Save for a major upset, La La Land will win the Academy Award for Best Picture in February 2017 – not because it should – but because it absolutely must.

From its euphoric opening number, set on a Los Angeles freeway, to its final, melancholic moments, inside a jazz club; there is not a single moment, not a single glint in the eye, a single smile, a single swish of the dress that doesn’t completely envelope you with its irrepressible charm. It’ll sweep you off your feet, and for 2 hours, it’ll make you fall in love with the movies again.

It might even have the power to single-handedly revive the dying theatre-going experience. It may not be able to save the musical, but for as long as it exists – as long as movies exist – it will ensure that the respect this genre deserves is given to it, even as it takes its last bow, and limps off the stage, having danced to the bitter end.

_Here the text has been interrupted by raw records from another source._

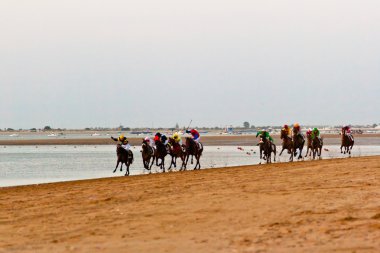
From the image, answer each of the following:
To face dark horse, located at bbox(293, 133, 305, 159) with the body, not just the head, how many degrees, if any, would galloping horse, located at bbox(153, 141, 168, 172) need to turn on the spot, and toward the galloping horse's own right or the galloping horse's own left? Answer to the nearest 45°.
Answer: approximately 180°

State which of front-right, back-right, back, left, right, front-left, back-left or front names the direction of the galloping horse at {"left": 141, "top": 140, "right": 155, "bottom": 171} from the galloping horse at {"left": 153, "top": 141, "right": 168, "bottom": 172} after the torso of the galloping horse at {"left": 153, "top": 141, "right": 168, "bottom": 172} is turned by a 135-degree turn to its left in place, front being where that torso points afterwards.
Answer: back

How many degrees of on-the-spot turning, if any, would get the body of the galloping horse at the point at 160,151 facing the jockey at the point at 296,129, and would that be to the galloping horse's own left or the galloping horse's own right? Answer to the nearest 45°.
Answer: approximately 180°

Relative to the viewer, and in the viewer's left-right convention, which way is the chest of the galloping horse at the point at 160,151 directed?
facing the viewer and to the left of the viewer
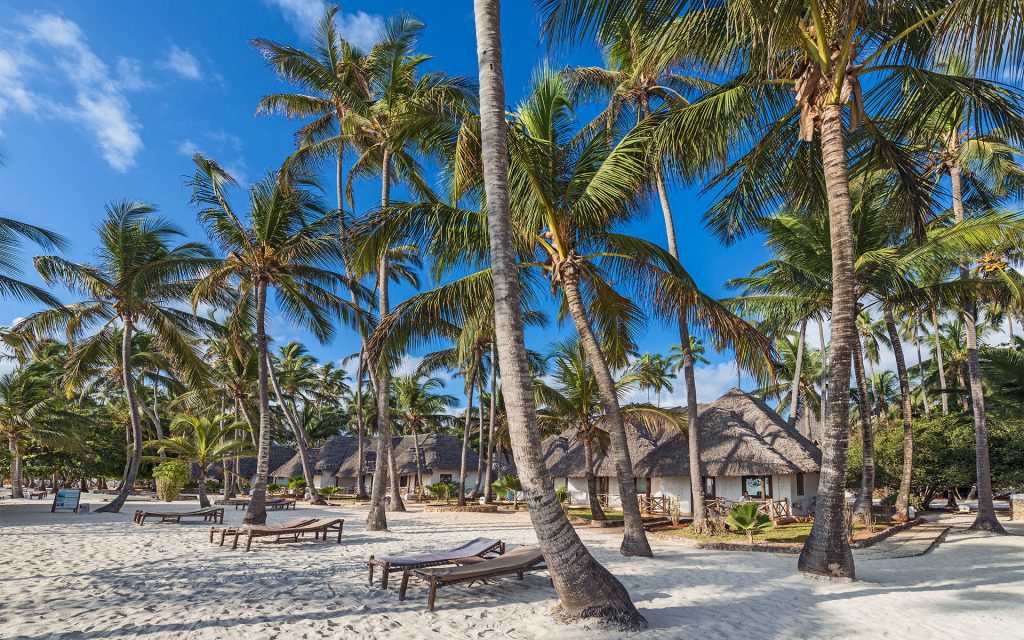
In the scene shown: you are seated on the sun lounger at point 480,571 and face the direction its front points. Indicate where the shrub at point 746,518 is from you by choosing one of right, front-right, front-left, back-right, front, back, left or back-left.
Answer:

And for as long as every Friday brings with it new attractions at the local theatre, Ryan Gosling and Emma Stone will be remembered as one of the most iconic romantic couples in Hollywood history, just like Humphrey Bogart and Lauren Bacall, or, keeping with the musical theme, Fred Astaire and Ginger Rogers.

There’s something enchanting about watching Ryan Gosling’s face, isn’t there... bathed in the neon of a Los Angeles night, and dripping in the magic hour twilight of its days. With more classics on his CV than most actors can manage in five-decade-long careers, can there be any doubt now that Ryan Gosling is a movie star in the league of Brando, De Niro, Jimmy Stewart and Cary Grant? I pity the person who walks away from this film, and its two central performances, not having been utterly astounded by its brilliance.

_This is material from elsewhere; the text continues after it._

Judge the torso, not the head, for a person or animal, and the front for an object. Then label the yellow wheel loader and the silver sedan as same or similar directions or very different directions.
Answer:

But who do we kneel before?

Shot by Linus Sandgren in Cinemascope (!), and on film (!), so beautifully that you could blindly pick any frame of La La Land, and frame it on your wall - it’s almost as if the camera is dancing with them. Los Angeles has never looked so good, and neither have its many iconic, cinematic locations that the movie twists and twirls between. Griffith Observatory, Angel’s Flight, Chateau Marmont… They’re all venerable old movie characters now. It was good to see them again.

But director Damien Chazelle, that champion of cinema… In times like these, when most people prefer staying at home, has given us a reason to march to the theatres once again. You could always watch La La Land on your mobile phone or laptop, but to experience it on the biggest screen possible is an opportunity not to be missed. And on IMAX, it was overwhelming. There was applause, there were groans, there was laughter. And there were tears.

Chazelle is leading the fight to preserve the magic of the movies. His previous film Whiplash was my favourite of 2014. La La Land is one of my favourites of all time. Depending on how life has treated you, its final moments will be either devastating or irrecoverably shattering. It’s one of the finest sequences ever put on film.

But now, it is time to wait, it is time to consume mediocrity that will surely kill us one day. But this time we wait with renewed faith. Perhaps it’ll be another year till something as great as this comes around. Perhaps it’ll be two. Perhaps we’ll be waiting all our lives. But at least now, we know that it is coming. There is hope yet. The movies are alive. You are alive.